-- AUSGANGSDOKUMENT --

▽

Die größten Dieselmotoren der Welt verrichten ihren Dienst auf Frachtschiffen. Sie sind so hoch wie ein vierstöckiges Wohnhaus und breiter als der Weitsprung-Weltrekord der Frauen. Der liegt immerhin bei 7,52 Metern. Die Abgase dieser Kraftpakete mit 100.000 und mehr PS gelten nicht zuletzt wegen der Schwefeloxide als umwelt- und gesundheitsschädlich. Das soll sich bessern.
Nur noch 0,5 Prozent Schwefelanteil
Am 1. Januar 2020 ist eine Regel in Kraft getreten, die man in der Fachwelt als IMO-2020 bezeichnet. Etwas volksnaher könnte man sie auch „Aufatmen im neuen Jahrzehnt“ nennen. Weltweit darf der Treibstoff von Schiffen nur noch maximal 0,5 Prozent Schwefel enthalten. Der bisherige Standard waren Brennstoffe mit einer Schwefelobergrenze von 3,5 Prozent. Dabei handelte es sich um sogenanntes Schweröl oder Marine-Rückstandsöl, das bei der Verarbeitung von Erdöl anfällt. Die neuen Grenzwerte versprechen eine höhere Luftqualität, was man insbesondere in Küsten- und Hafennähe begrüßt.

△

-- AUFGABEN UND ÜBUNGEN --
1. Nennen Sie jede Zahlenangabe mit Maßeinheit (Meter, PS oder Prozent), die im Ausgangsdokument über Schiffsdiesel vorkommt. Führen Sie jeden Wert nur einmal auf.
2. Setzen Sie das Ausgangsdokument über Schiffsdiesel und die Schwefelobergrenze IMO-2020 nach dessen letztem Satz fort.

-- AUSZÜGE AUS DATENSÄTZEN --
▽

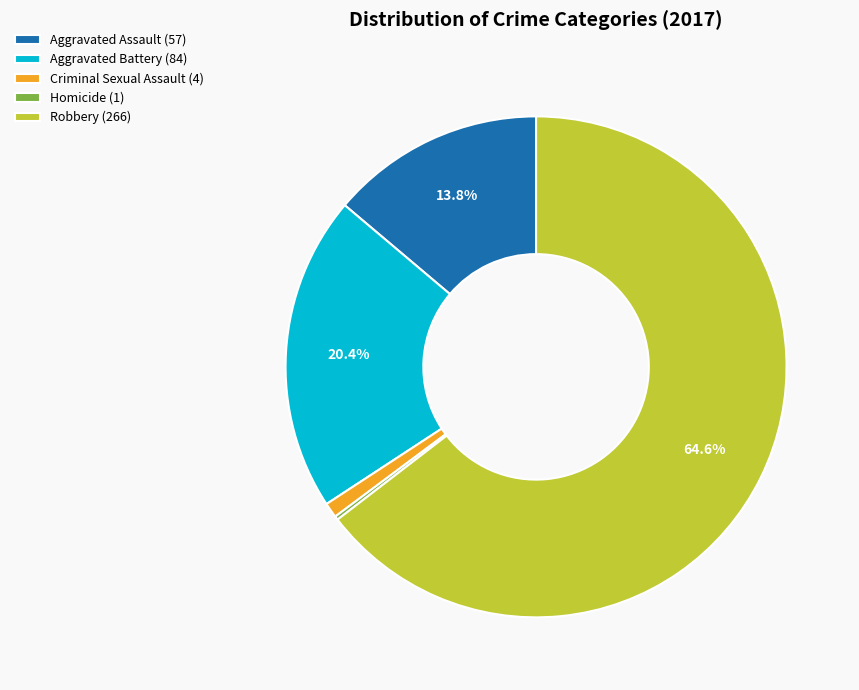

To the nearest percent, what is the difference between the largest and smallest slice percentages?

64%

△
▽

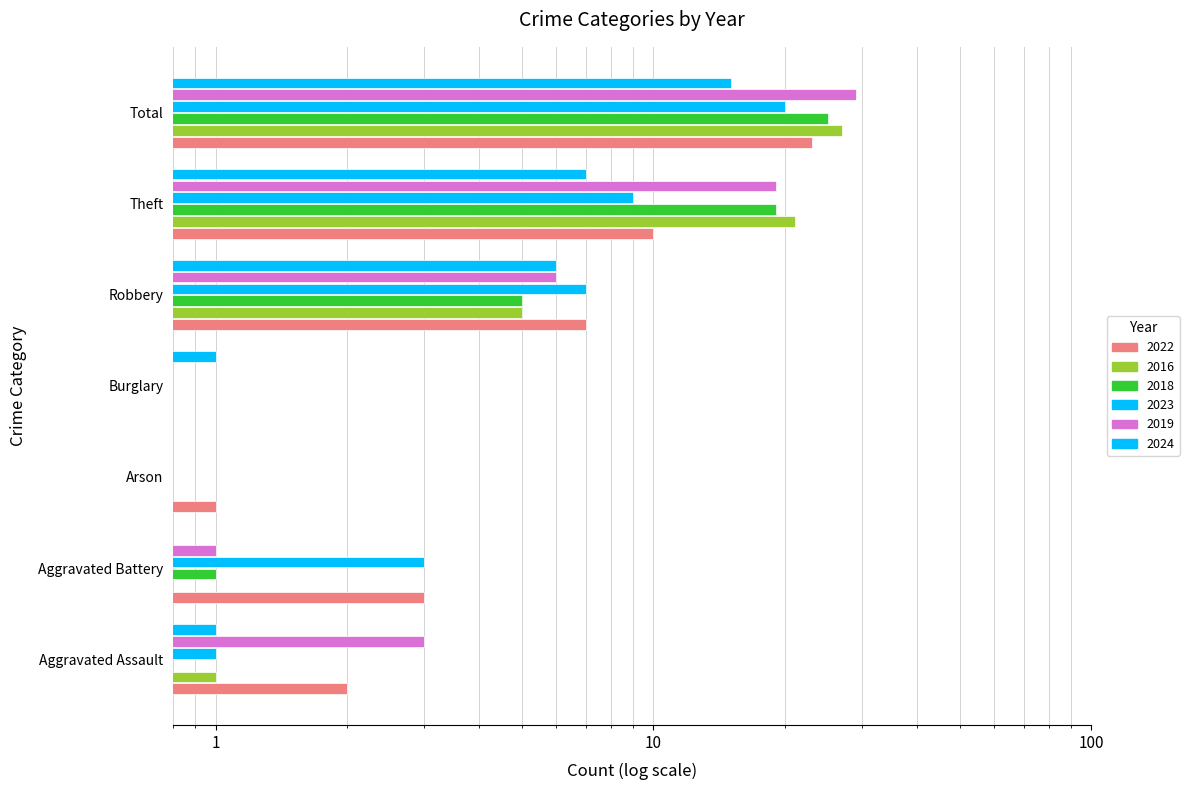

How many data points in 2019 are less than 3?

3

△

-- ANTWORTEN JE AUFGABE --
1. 7,52 Meter; 100.000 PS; 0,5 Prozent; 3,5 Prozent

2.
Favorisierter Kraftstoff: Low Sulphur Fuel Oil (LSFO)
Für die Umstellung haben Reedereien im Wesentlichen drei Optionen. Die allermeisten setzen künftig auf Low Sulphur Fuel Oil (LSFO) mit 0,5 Prozent Schwefelanteil. In Deutschland tankt jeder zehnte Reeder weiterhin das bisher meistgenutzte Schweröl. Das ist allerdings nur unter der Voraussetzung erlaubt, dass die Schiffe sogenannte Scrubber zur Abgasreinigung nutzen. Zwei Prozent der deutschen Flotte werden mit Flüssiggas (LNG) betrieben.
Einige Schiffe verwenden ohnehin Diesel mit einem noch geringeren Schwefelanteil von 0,1 Prozent. Damit erfüllen sie die Vorgaben, die seit 2015 für ausgewiesene Regionen gelten. Zu diesen „Emissionskontrollgebieten“ gehören unter anderem die Nord- und Ostsee sowie die nördlichen Küsten von USA und Kanada. Für alle anderen Gebiete gilt jetzt IMO-2020 mit 0,5 Prozent.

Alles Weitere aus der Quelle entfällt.